Top positive review
63 people found this helpful
Best sub $200 fountain pen out there...
on August 26, 2013
There are many, many reviews of the Lamy 2000 pen available; numerous on Amazon and a plethora of them on the web proper. The pen itself has been in continuous production for almost 50 years, so you won't find a lack of information on it. My perspective on it is from a 'semi-pro' fountain pen collector standpoint; I have a myriad of Mont Blancs, Parker Duofolds, Watermans, Pelikans and other Lamys plus a few Sailors and Pilots thrown in for good measure, so while I'm certainly no expert, I do know my way around a fountain pen.
And saying that, I'll emphasize: There isn't a better sub $200 fountain pen available. It is just a darn near 'perfect' pen.
There are, of course, lots of pens available under $100; LAMY's own Safari's are typically found under $50. But with the 2000 you get three things in a perfect storm of quality that others only offer 'pieces' of:
1. Polycarbonate construction. Lexan/Makralon, call it by it's tradename but it's a form of plastic and it's extremely durable and, for me at least, extremely LIGHT to write with.

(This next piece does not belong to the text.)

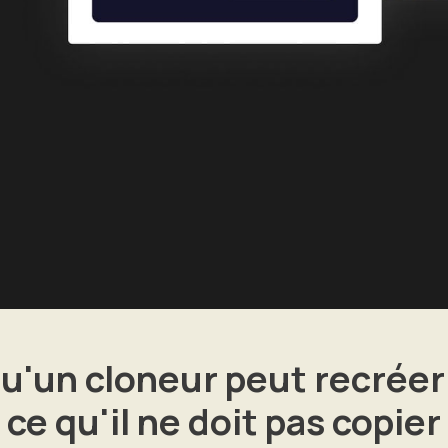
u'un cloneur peut recréer
ce qu'il ne doit pas copier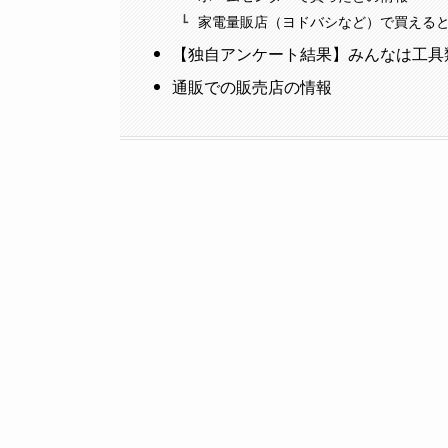
家電量販店（ヨドバシなど）で買える
【独自アンケート結果】みんなは工具
通販での販売店の情報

This pen weighs NOTHING in the hand. If you love heavier writers, you will NOT like the 2000. If you like lighter weight pens, this one is the champion on that aspect alone.
2. Gold nib. Platinum plated gold nib, no less. Other reviews compare it to the Safari and I don't feel that fair; the Safari is a steel nib and open hood; the 2000 is gold and semi-hooded. The 2000's nib is very much 'springier' than the Safari's nib. That's a matter of personal preference, period. I LOVE the Safari in F, or EF for its ability to do fine, intricate detail work. Superlative value there, but it's still like writing with a nail. You do get used to it, but the 2000 is just better in all aspects for cursive writing and expressive writing. Lastly, the semi-hooded design allows the pen to maintain ink flow longer with the cap off.
3. Piston filler, NOT a converter pen. Nothing beats a piston filler for ink capacity. Converters give the least capacity in the LAMY line, then cartridges. But if you're tied to LAMY's PROPRIETARY cartridges, you'd better love their ink colors (unless you go to the trouble to refill them and some actually do!). A piston filler gives you easily a week to two week's worth of writing and is absolutely trouble free.
Combine these features into a pen that is less than $200 and you have a winner. The closest competitor to a LAMY 2000 is a Pelikan but you will have to look long and hard to find one near this price. And even then it won't have a semi-hooded nib or be as light as the LAMY.
All around, a classic pen that is an outstanding value.
***January 18, 2014 Update***--still stand by my review but wanted to add one thing that might help someone out. I accidentally dropped the cap of this pen (and just the cap) and it landed on a vinyl floor. Not concrete, not asphalt, not tile, a vinyl floor. Still took a divot out of the cap's lower ring. My fault, of course, but was surprised the materials used on this pen are that delicate. New cap? $40.00 from Lamy! I bought it because I was mad at myself but wanted to warn those that read these reviews...fantastic pen but don't drop it!